→ **The problem**:
Can you repeat the items from the line that contains "class: Magnoliopsida" through the last line of the items, including both of those lines, and leave the pictures out?
[start]
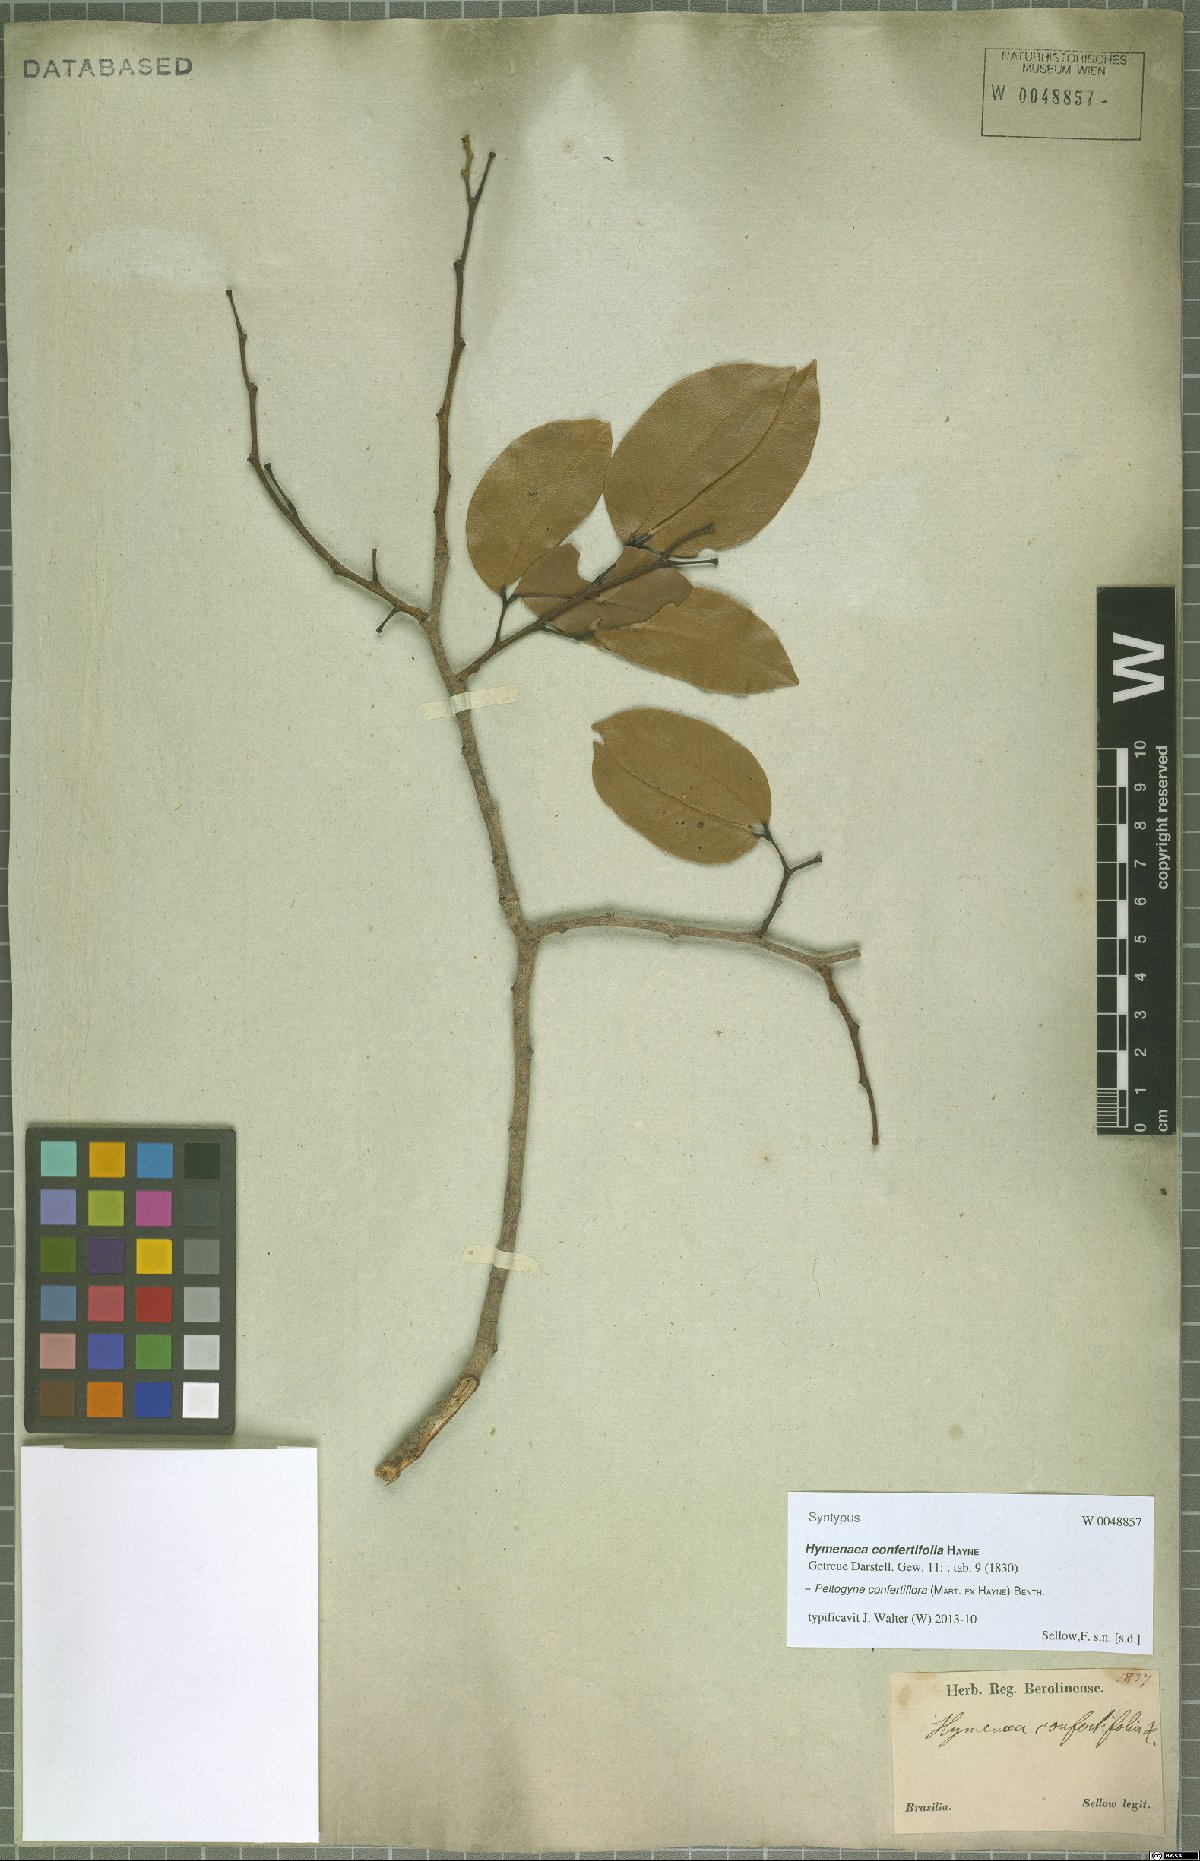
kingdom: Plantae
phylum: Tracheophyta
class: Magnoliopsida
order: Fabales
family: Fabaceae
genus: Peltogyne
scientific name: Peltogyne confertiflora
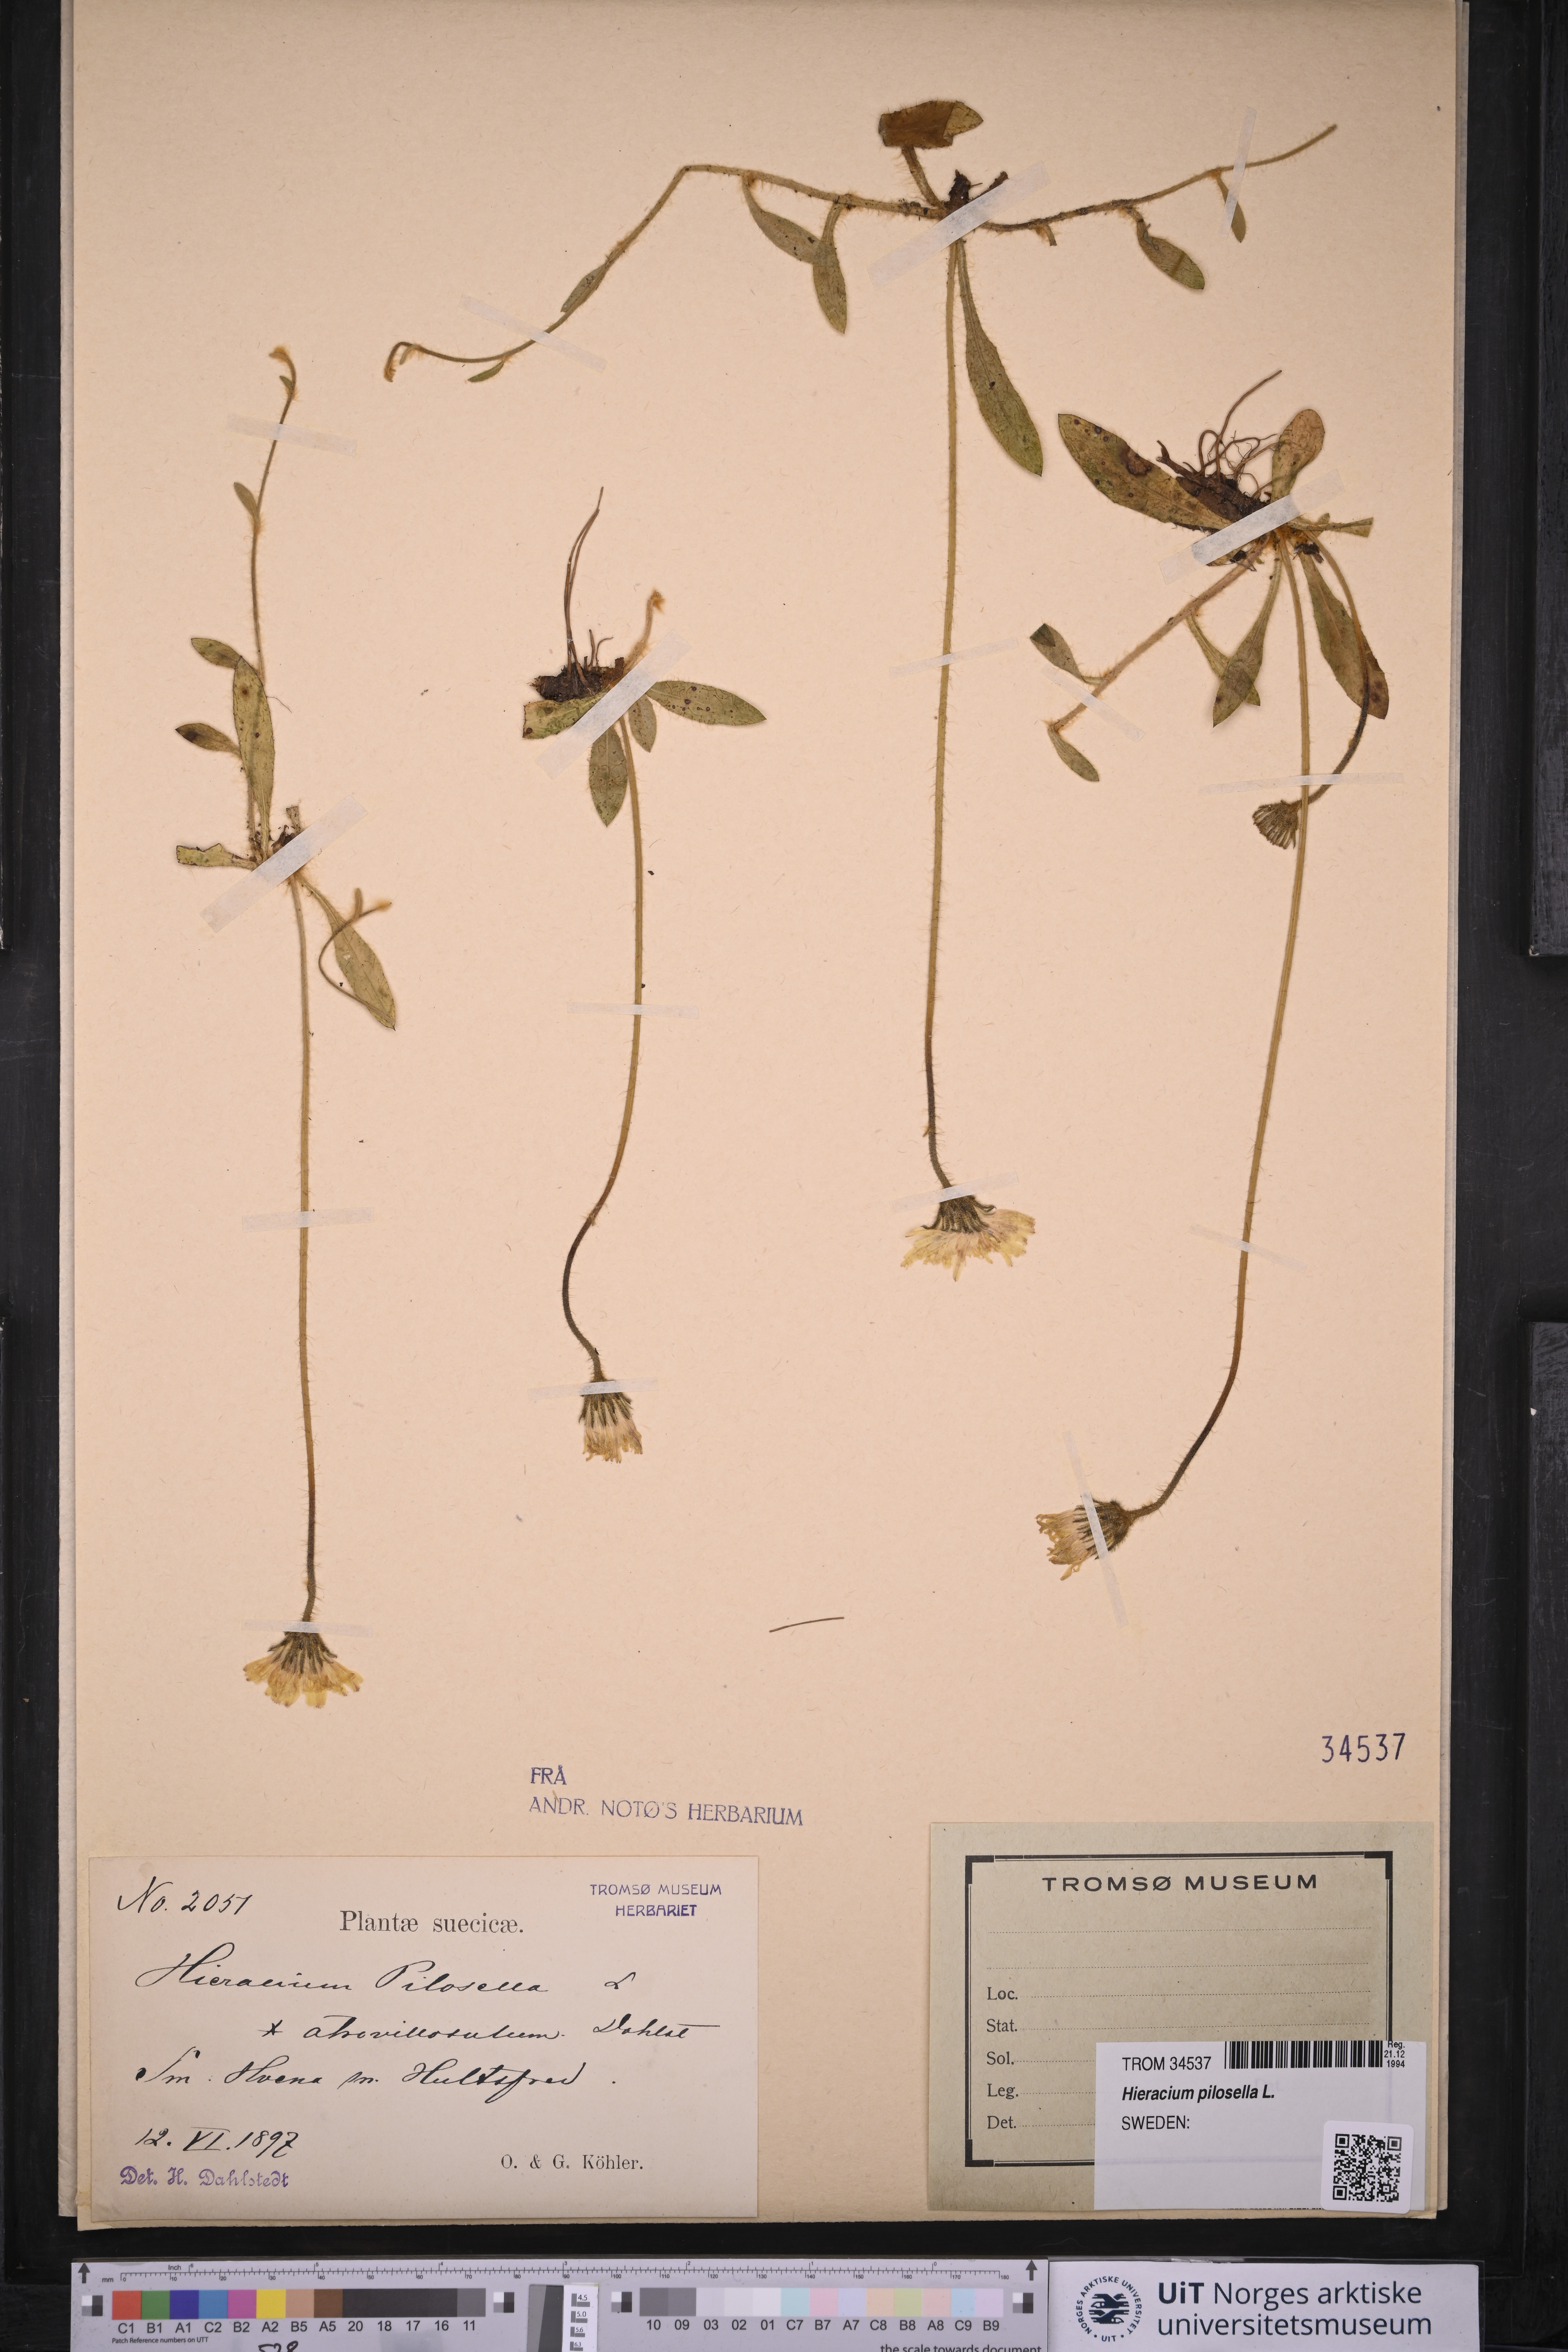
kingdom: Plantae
[end]
→ **Written solution**:
class: Magnoliopsida
order: Fabales
family: Fabaceae
genus: Peltogyne
scientific name: Peltogyne confertiflora
kingdom: Plantae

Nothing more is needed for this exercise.